--- AIM ---
Reproduce each of the lines below character for character, leaving out the pictures.
-- Start EXTRACTED ENTRIES --
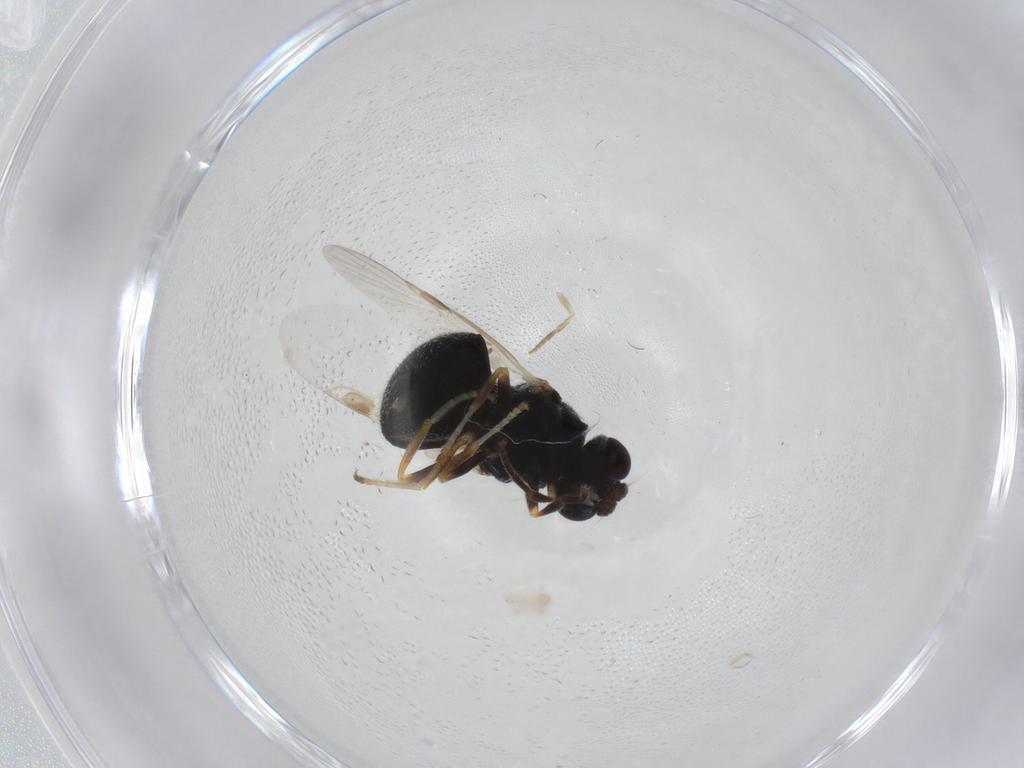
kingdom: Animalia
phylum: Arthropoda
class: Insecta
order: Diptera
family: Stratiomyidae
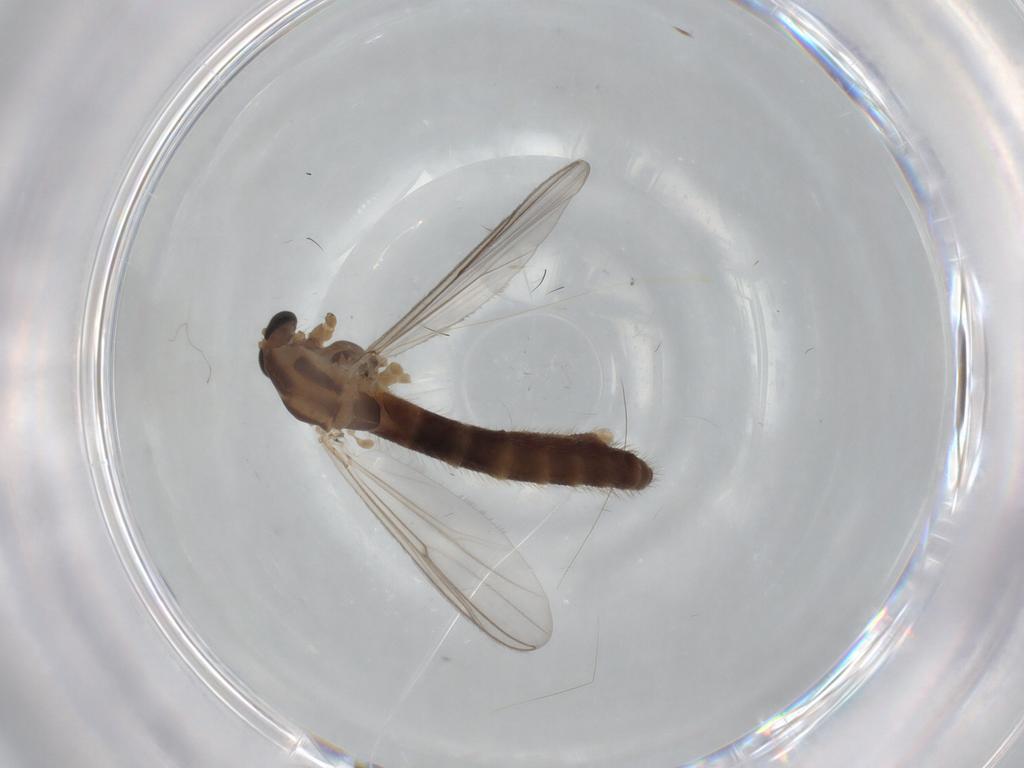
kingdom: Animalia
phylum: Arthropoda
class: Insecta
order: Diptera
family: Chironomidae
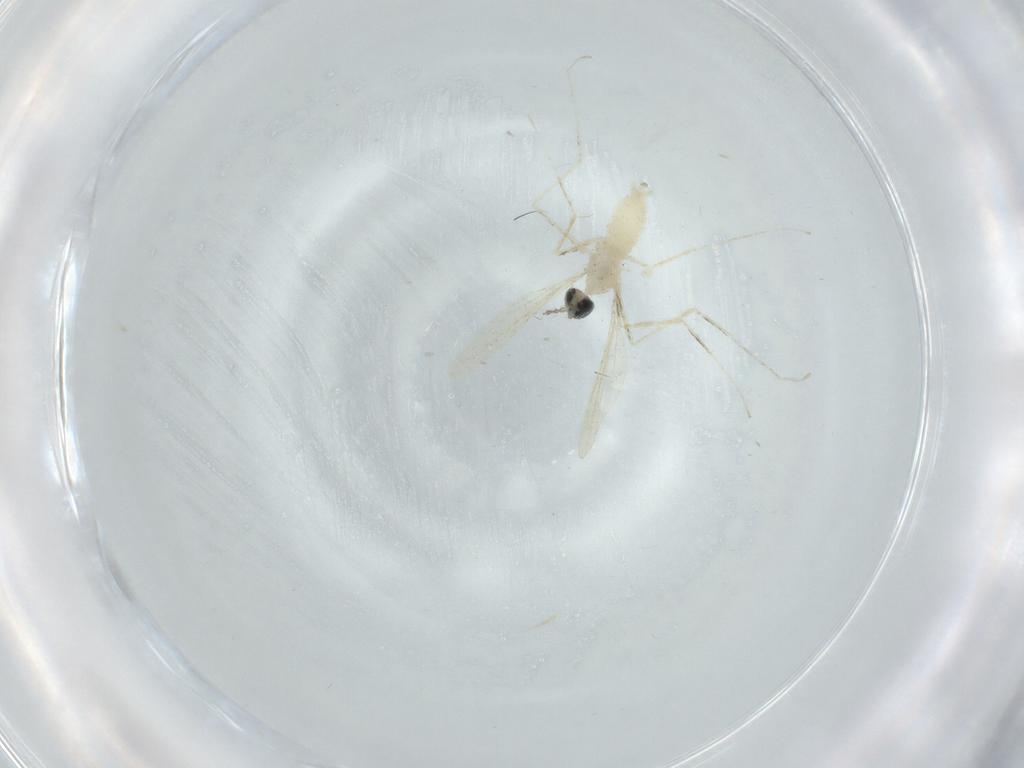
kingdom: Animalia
-- End EXTRACTED ENTRIES --
--- ANSWER BELOW ---
kingdom: Animalia
phylum: Arthropoda
class: Insecta
order: Diptera
family: Stratiomyidae
kingdom: Animalia
phylum: Arthropoda
class: Insecta
order: Diptera
family: Chironomidae
kingdom: Animalia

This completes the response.